L'idiot ! TP

Dima est un jeune plombier qui doit gérer les canalisations des HLM d'un quartier d'une petite ville de Russie. Un soir, lors d'une inspection de routine, il découvre une énorme fissure qui court le long des façades de l'immeuble. Selon ses calculs, le bâtiment est sur le point de s'effondrer et d'ensevelir les 800 locataires qui y vivent.

Vos commentaires et critiques :

Si l'idiot de ce saisissant thriller social russe partage avec le prince Mychkine, le personnage de Dostoievski, une inextinguible générosité envers autrui qui le fait passer pour un crétin auprès de son prochain, sachez que le rapprochement s'arrête là. Le titre français affiche volontairement un point d'exclamation car il est plutôt une invective jetée régulièrement au visage de son héros par sa mère, sa femme, ses voisins, par presque tout le monde en fait… La traduction littérale du titre russe se rapprocherait plutôt de quelque chose comme « trop con ». Et pour clore la comparaison avec le chef d’œuvre de Dostoievski, on est ici bien loin de la Russie tsariste et du milieu aristocratique dans lequel se situe l'intrigue du roman – même si la Russie d'aujourd'hui peut ressembler à celle d'Alexandre II, au vu de sa corruption endémique et de son autocratie. Dmitri est loin d'être prince, c'est un honnête plombier en charge de la maintenance des canalisations des HLM de sa petite ville, qui se débat bien souvent avec des bâtiments en voie de délabrement après seulement une quarantaine d'années, victimes de constructions à la va vite durant l'ère Brejnev et de l'absence de réhabilitation durant les décennies qui ont suivi.
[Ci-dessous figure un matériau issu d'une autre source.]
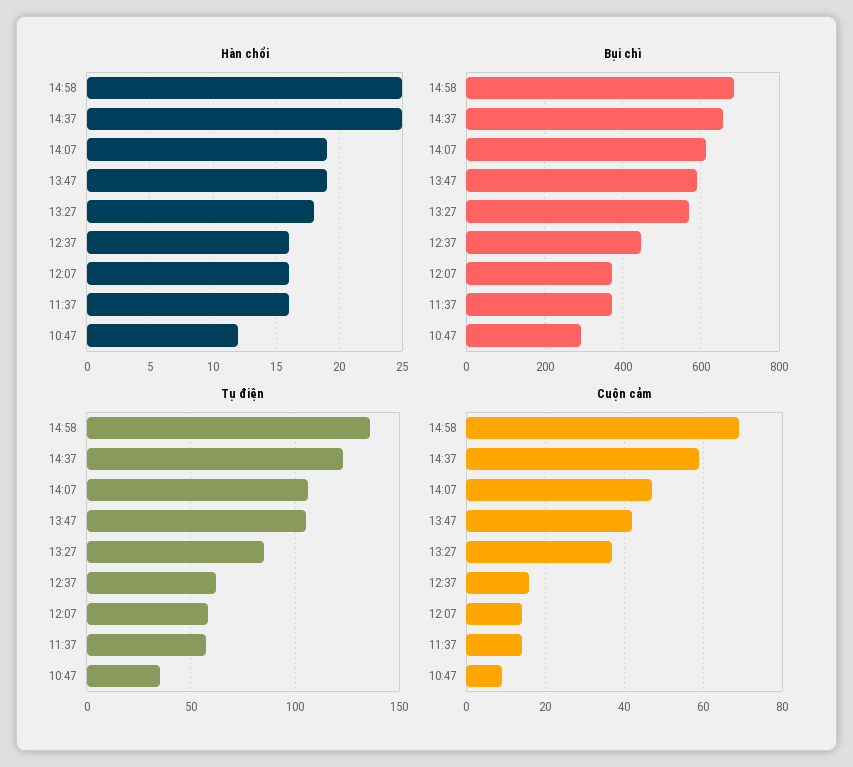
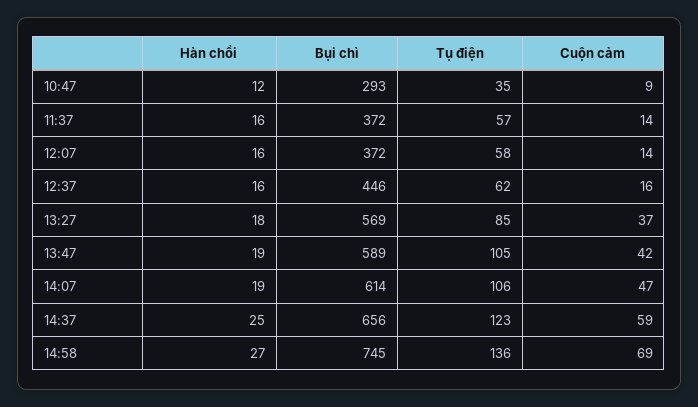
  {
    "Hàn chổi": {
-     "14:58": 25,
+     "14:58": 27,
      "14:37": 25,
      "14:07": 19,
      "13:47": 19,
      "13:27": 18,
      "12:37": 16,
      "12:07": 16,
      "11:37": 16,
      "10:47": 12
    },
    "Bụi chì": {
-     "14:58": 680,
+     "14:58": 745,
      "14:37": 656,
      "14:07": 614,
      "13:47": 589,
      "13:27": 569,
      "12:37": 446,
      "12:07": 372,
      "11:37": 372,
      "10:47": 293
    },
    "Tụ điện": {
      "14:58": 136,
      "14:37": 123,
      "14:07": 106,
      "13:47": 105,
      "13:27": 85,
      "12:37": 62,
      "12:07": 58,
      "11:37": 57,
      "10:47": 35
    },
    "Cuộn cảm": {
      "14:58": 69,
      "14:37": 59,
      "14:07": 47,
      "13:47": 42,
      "13:27": 37,
      "12:37": 16,
      "12:07": 14,
      "11:37": 14,
      "10:47": 9
    }
  }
Dmitri, beau gars avenant d'une trentaine d'années, vit comme beaucoup de russes appauvris, avec femme, enfant et parents dans le même appartement, faute de moyens. Et les relations sont souvent compliquées. La mère, ancien médecin, perçoit une misérable retraite (c'est le lot de nombreux médecins du service public en Russie) et reproche perpétuellement à ses maris et fils leur manque d'ambition professionnelle. Pourtant Dmitri étudie la nuit pour se former à l'architecture et ainsi progresser. Lui et son père partagent des qualités rarissimes en Russie, des qualités qui son quasiment devenues des handicaps dans leur pays : imaginez vous qu'ils sont intègres, qu'ils ne profitent pas, qu'ils ne traficotent pas, et qu'ils se préoccupent même des espaces communs de leur immeuble, régulièrement dégradés, ce qui fait d'eux la risée du voisinage.
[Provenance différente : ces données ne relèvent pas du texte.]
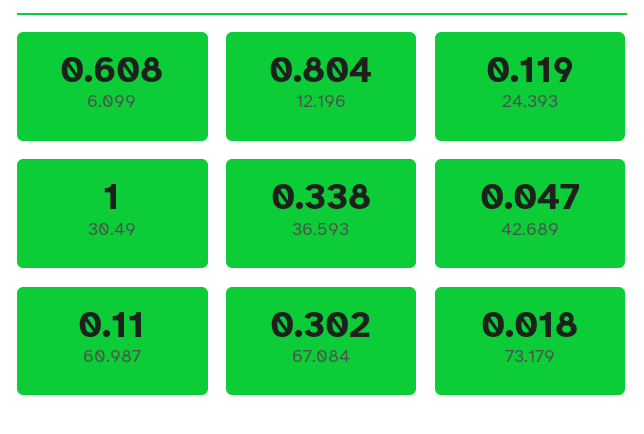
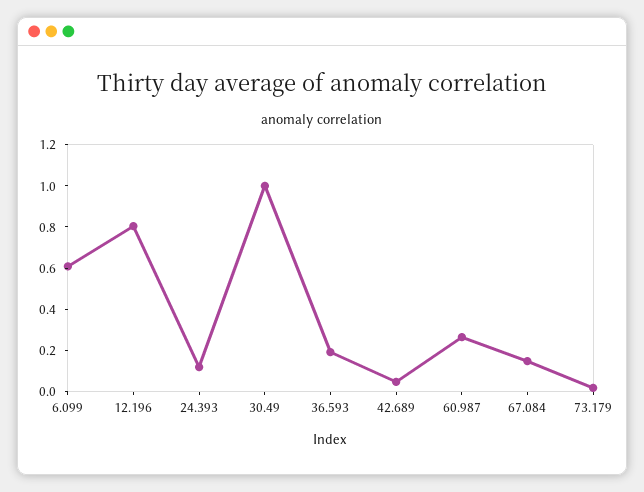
  {
    "6.099": 0.608,
    "12.196": 0.804,
    "24.393": 0.119,
    "30.49": 1,
-   "36.593": 0.338,
+   "36.593": 0.2,
    "42.689": 0.047,
-   "60.987": 0.11,
+   "60.987": 0.25,
-   "67.084": 0.302,
+   "67.084": 0.15,
    "73.179": 0.018
  }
Un événement va mettre encore plus à l'épreuve le sens du devoir de Dmitri. Appelé dans un immeuble suite à l'explosion d'une conduite d'eau chaude, il découvre une énorme fissure qui part des fondations jusqu'au huitième étage. D'après ses premières estimations, le bâtiment peut s'effondrer, et ses huit cents locataires avec, dans les vingt-quatre heures ! Pour lui, le compte à rebours est commencé et alors que tous ses collègues et sa famille l'incitent à ne pas faire de vagues, il va tenter d'alerter les autorités pour qu'on ordonne l'évacuation, allant même jusqu'à surgir au milieu de la fête d'anniversaire de la mairesse, entourée des hauts fonctionnaire de son équipe, plus ivres les uns que les autres.
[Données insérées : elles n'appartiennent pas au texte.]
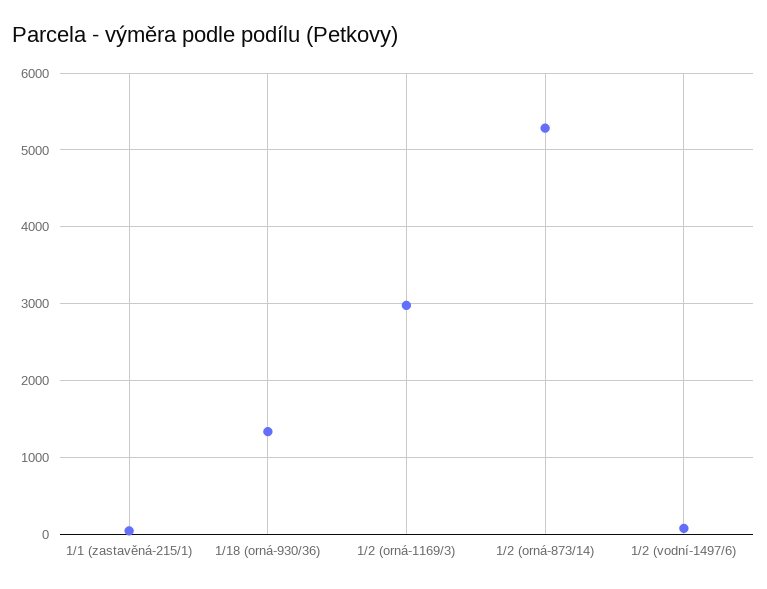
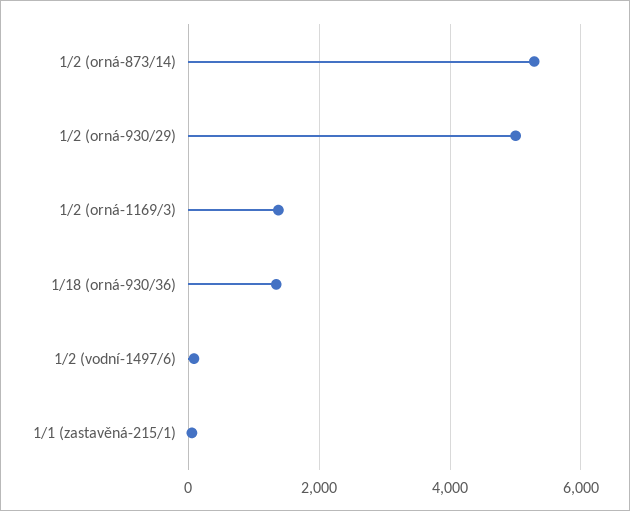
  {
    "1/1 (zastavěná-215/1)": 100,
    "1/18 (orná-930/36)": 1300,
-   "1/2 (orná-1169/3)": 3000,
+   "1/2 (orná-1169/3)": 1400,
    "1/2 (orná-873/14)": 5300,
-   "1/2 (vodní-1497/6)": 100
+   "1/2 (vodní-1497/6)": 100,
+   "1/2 (orná-930/29)": 5000
  }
Pas si simple de prendre des décisions a priori évidentes dans un monde où l'argent des travaux en principe planifiés est régulièrement détourné, dans un système où tout le monde est corrompu, des élus aux chefs de service décisionnaires et jusqu'aux exécutants. Et en l'occurrence cette histoire d'immeuble qu'il faudrait évacuer d'urgence pourrait tourner à la catastrophe pour des dizaines de décideurs et d'intermédiaires, et pire encore : les ruiner !
Dans la lignée de l'extraordinaire Leviathan, le film d'Andrei Zviaguintsev programmé chez nous l'an dernier, Yuriy Bykov décrit avec une intelligence cinglante une société totalement gangrenée par l'individualisme, les jeux de pouvoir et d'argent, l'arbitraire des flics assassins, et au bas de l'échelle l'alcoolisme et la violence endémiques. Une société où la dignité, la compassion, l'altruisme n'ont plus aucune place. Servi par des acteurs remarquables, L'idiot ! est un film captivant, qui vous tiens en haleine de la première à la dernière minute, à la fois description terrible d'un enfer sur terre et appel désespéré à la résistance, à la conscience citoyenne incarnées par ce Dmitri magnifiquement trop con.